> [Exercise set]
a: In the passage on renewable energy financing, how much does YES Bank plan to raise through its Green Infrastructure Bonds?
b: Reproduce the stretch of the passage on renewable energy financing from "While Green Infra" through "paper released recently.", word for word.

YES Bank announced separately that it is issuing India's first Green Infrastructure Bonds to raise Rs. 500 crore. This follows State Bank of India's decision to commit Rs. 75,000 crore to fund renewable energy projects. Given the Centre's focus on India's renewable energy potential and the target of 175 GW of additional capacity installation by 2022, it is estimated that the renewable energy sector will require significant financing.
"Currently, there are a number of challenges in the existing financing mechanisms, including sector limits, high interest rates and asset-liability mismatch and, therefore, there is a need to evolve innovative financing mechanisms to aid projects in the renewable energy and energy efficiency space," YES Bank said, explaining its move. Over the past few weeks a number of other major players have announced plans for this segment. Subhash Chandra-backed Essel Group wants to generate 12,000 MW of renewable energy with a planned investment of over Rs. 75,000 crore over the next five years.
Mahindra Group, Adani and Reliance are also eyeing this space in a big way. Traditional renewable energy players such as Suzlon and Green Infra are gearing up for a big play by getting fresh investments.
While Green Infra has divested 60 per cent stake to a Singapore-based private equity investor for Rs. 1,051 crore, Sun Pharma's Dilip Shanghvi bought 23 per cent of Suzlon for Rs. 1,800 crore.
According to market analysts, Government support will be required to meet these targets. "The technology curve for solar power is evolving. In the past two years, capital cost per MW has fallen from Rs. 14 crore to less than Rs. 8 crore. Consequently, average solar tariff rates have declined from Rs. 15 per kWh to Rs. 8 per kWh.
Crisil believes that for solar power projects to achieve grid parity with traditional sources, capital cost needs to fall below Rs. 5 crore per MW. And until that is achieved, Government support through preferential tariff or viability gap funding will be critical, Crisil said in a white paper released recently.

> [Information given]

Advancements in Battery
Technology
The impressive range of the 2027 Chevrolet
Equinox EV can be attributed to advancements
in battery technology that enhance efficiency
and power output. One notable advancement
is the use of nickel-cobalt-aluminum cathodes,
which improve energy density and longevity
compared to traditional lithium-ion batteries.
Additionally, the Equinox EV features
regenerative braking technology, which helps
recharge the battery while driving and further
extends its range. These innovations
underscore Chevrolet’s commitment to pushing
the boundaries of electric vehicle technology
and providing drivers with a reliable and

...

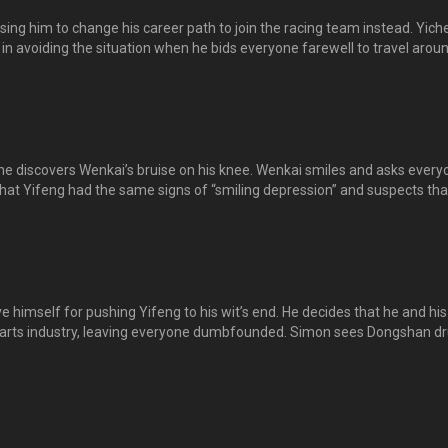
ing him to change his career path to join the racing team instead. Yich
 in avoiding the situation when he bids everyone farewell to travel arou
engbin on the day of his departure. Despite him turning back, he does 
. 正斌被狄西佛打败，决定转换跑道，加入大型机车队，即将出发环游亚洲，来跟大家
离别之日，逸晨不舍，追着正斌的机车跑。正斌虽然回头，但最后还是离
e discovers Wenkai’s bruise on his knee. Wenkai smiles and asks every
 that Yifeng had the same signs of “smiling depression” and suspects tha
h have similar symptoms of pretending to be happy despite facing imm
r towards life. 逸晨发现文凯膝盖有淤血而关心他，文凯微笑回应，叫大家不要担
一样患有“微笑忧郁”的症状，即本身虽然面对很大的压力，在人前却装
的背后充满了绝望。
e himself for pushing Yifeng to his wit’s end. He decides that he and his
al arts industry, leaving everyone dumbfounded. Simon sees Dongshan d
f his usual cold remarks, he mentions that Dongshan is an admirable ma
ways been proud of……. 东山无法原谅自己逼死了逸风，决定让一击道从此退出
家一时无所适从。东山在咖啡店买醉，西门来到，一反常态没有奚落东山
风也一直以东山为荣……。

> [Answers for the tasks]
a: Rs. 500 crore.

b:
While Green Infra has divested 60 per cent stake to a Singapore-based private equity investor for Rs. 1,051 crore, Sun Pharma's Dilip Shanghvi bought 23 per cent of Suzlon for Rs. 1,800 crore.
According to market analysts, Government support will be required to meet these targets. "The technology curve for solar power is evolving. In the past two years, capital cost per MW has fallen from Rs. 14 crore to less than Rs. 8 crore. Consequently, average solar tariff rates have declined from Rs. 15 per kWh to Rs. 8 per kWh.
Crisil believes that for solar power projects to achieve grid parity with traditional sources, capital cost needs to fall below Rs. 5 crore per MW. And until that is achieved, Government support through preferential tariff or viability gap funding will be critical, Crisil said in a white paper released recently.